Task to carry out –
Could you filter the material and copy every line where the word "Gelderland" occurs?

Data for the task –
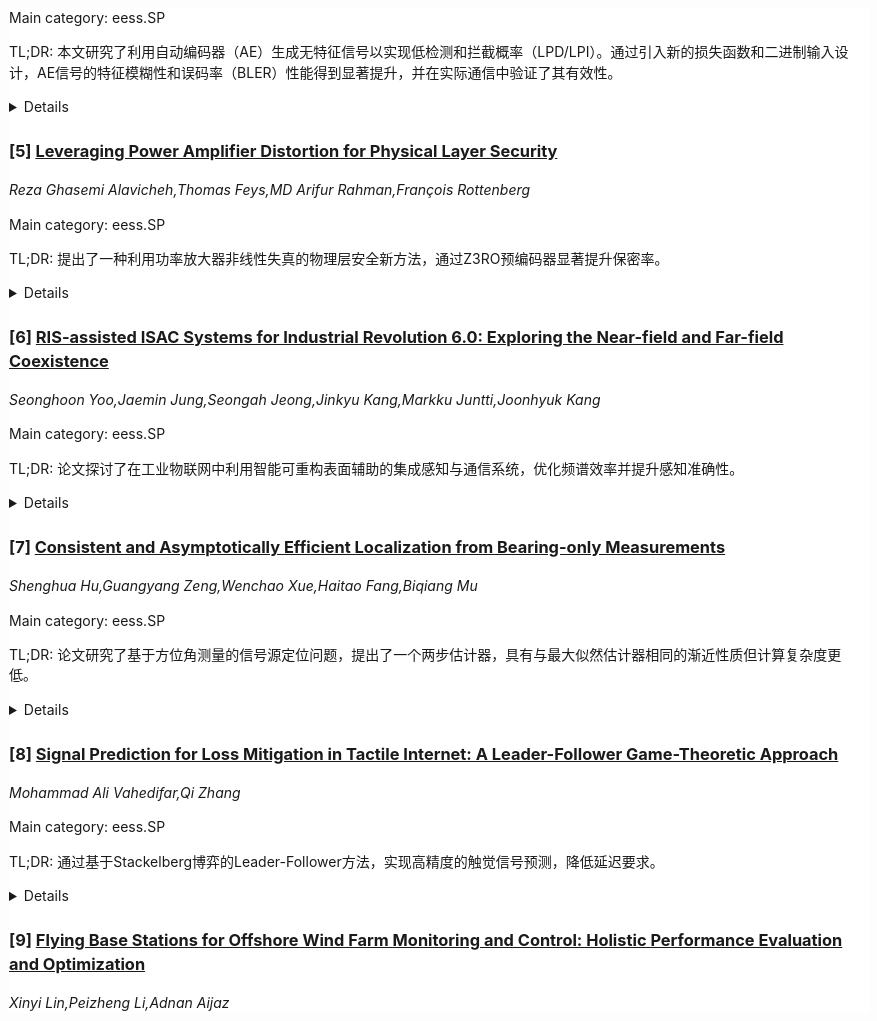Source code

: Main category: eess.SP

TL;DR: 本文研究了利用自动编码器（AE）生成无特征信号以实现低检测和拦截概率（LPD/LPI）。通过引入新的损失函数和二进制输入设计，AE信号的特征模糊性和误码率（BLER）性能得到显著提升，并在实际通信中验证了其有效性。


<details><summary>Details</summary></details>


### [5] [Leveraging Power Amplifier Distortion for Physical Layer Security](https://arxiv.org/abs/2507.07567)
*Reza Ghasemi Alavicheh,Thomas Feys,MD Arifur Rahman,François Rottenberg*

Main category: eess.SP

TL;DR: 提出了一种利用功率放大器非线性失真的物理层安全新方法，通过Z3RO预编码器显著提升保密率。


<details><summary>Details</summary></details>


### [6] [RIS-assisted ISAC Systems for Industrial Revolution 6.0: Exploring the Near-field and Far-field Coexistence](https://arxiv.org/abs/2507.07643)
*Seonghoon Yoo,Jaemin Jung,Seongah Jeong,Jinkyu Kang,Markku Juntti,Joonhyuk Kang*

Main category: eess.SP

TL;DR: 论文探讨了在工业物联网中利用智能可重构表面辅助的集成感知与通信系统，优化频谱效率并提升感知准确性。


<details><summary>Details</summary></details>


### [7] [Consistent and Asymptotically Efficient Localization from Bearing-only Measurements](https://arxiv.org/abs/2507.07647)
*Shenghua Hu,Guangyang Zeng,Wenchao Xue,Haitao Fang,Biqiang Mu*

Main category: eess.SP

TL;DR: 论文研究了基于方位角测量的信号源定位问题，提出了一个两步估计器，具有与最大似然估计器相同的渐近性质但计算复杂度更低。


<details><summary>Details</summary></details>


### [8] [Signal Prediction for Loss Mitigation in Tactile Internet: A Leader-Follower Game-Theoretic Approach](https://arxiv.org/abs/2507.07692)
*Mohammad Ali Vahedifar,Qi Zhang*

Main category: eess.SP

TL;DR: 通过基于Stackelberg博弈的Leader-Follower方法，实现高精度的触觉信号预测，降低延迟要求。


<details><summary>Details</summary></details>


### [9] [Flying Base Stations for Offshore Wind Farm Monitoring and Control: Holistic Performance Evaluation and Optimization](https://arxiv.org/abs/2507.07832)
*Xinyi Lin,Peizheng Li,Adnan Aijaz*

---

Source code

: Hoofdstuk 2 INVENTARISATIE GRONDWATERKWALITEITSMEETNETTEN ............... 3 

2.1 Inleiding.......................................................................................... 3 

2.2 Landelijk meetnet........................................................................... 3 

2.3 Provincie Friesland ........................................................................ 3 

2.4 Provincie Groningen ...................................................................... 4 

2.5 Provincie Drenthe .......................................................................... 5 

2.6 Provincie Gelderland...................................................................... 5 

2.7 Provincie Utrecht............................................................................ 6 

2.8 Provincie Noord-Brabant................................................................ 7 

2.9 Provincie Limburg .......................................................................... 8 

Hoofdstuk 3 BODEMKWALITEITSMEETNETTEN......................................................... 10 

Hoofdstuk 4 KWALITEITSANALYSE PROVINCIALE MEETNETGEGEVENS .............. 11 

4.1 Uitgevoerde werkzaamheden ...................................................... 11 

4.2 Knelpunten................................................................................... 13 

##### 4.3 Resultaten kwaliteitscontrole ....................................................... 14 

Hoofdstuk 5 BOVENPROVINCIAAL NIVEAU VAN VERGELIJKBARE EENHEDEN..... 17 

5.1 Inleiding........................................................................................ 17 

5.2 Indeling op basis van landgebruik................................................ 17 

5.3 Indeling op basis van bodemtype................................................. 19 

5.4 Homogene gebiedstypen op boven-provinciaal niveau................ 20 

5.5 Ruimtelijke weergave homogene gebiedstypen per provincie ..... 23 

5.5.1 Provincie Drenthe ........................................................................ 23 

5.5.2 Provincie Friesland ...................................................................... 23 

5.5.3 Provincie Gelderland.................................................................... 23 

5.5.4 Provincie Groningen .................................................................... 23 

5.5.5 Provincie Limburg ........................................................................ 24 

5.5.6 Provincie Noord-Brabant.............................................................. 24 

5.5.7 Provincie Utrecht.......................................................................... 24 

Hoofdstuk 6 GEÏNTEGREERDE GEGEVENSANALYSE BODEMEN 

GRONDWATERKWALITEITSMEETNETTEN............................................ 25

Exercise answer –
2.6 Provincie Gelderland...................................................................... 5 
5.5.3 Provincie Gelderland.................................................................... 23 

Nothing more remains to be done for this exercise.